— DATA EXTRACT —
##########
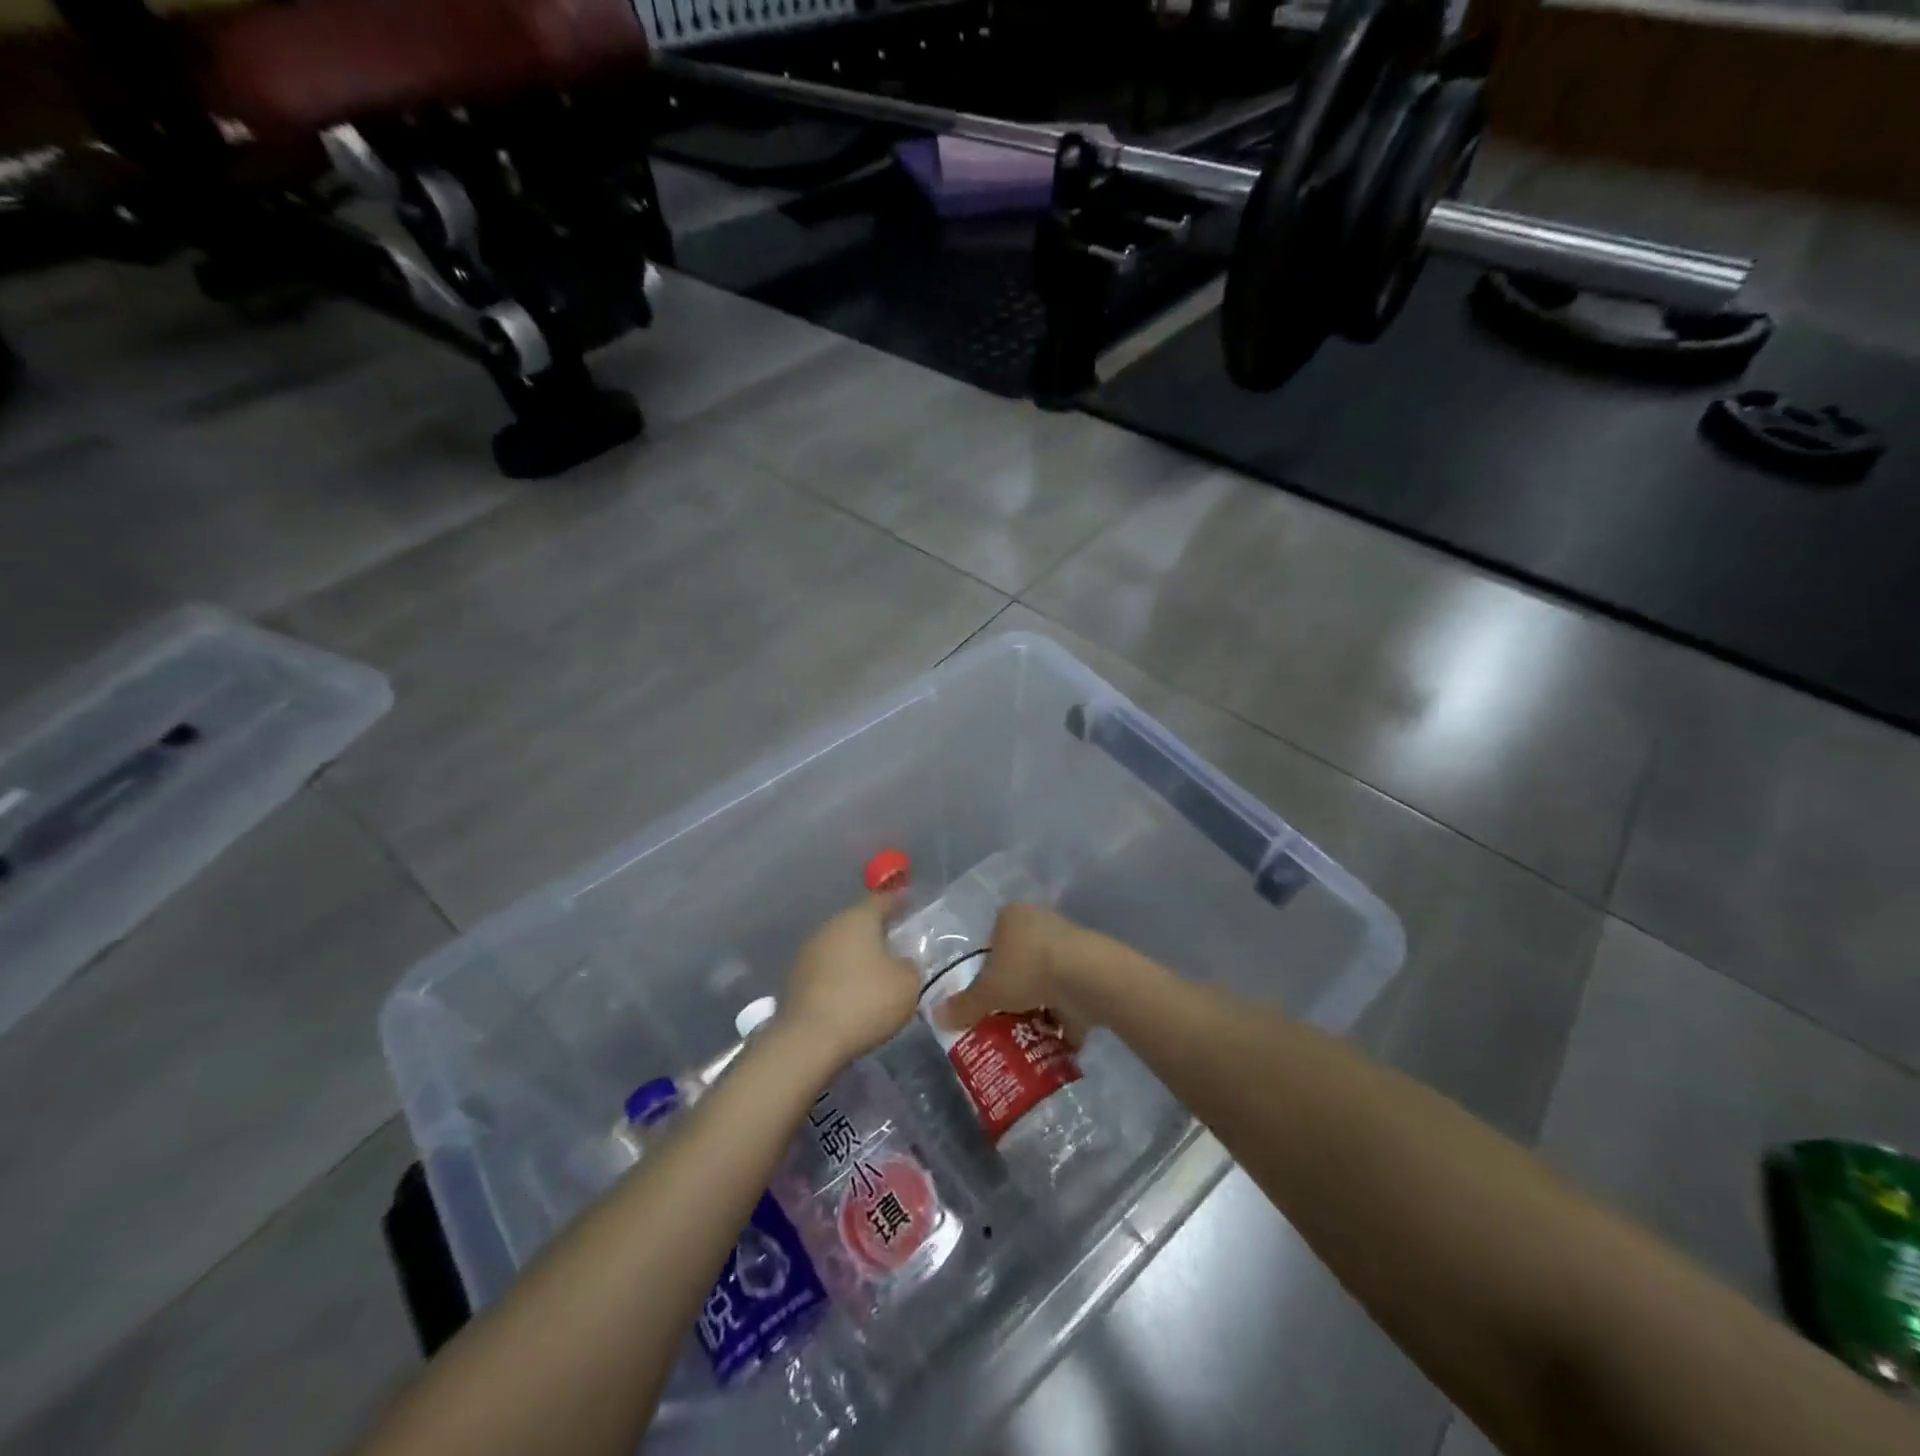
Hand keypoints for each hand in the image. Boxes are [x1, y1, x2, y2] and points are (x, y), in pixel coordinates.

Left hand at [779, 894, 919, 1070]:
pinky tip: (852, 991)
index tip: (909, 901)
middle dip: (876, 930)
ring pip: (840, 946)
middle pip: (857, 922)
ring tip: (875, 969)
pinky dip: (841, 975)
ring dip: (856, 954)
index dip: (897, 901)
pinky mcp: (795, 980)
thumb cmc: (865, 1002)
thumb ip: (910, 967)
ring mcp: (808, 953)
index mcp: (858, 919)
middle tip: (895, 939)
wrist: (808, 1041)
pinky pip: (826, 969)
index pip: (882, 901)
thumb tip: (901, 963)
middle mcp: (830, 927)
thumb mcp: (907, 985)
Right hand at [933, 902, 1102, 1045]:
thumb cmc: (1027, 970)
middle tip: (1003, 1019)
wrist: (1086, 976)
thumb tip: (935, 1017)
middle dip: (1013, 991)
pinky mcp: (1091, 967)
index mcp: (1012, 916)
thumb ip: (964, 1006)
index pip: (991, 942)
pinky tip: (1055, 1042)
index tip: (985, 997)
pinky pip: (1071, 994)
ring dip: (1040, 1005)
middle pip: (1019, 960)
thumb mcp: (987, 992)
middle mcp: (1040, 921)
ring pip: (1046, 978)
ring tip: (1027, 1036)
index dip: (986, 971)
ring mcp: (1069, 943)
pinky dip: (1065, 1017)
##########
— WORK INSTRUCTION —
Go through the listing above, count the lines that contain "thumb", and state that number alone.

— ANSWER SECTION —
8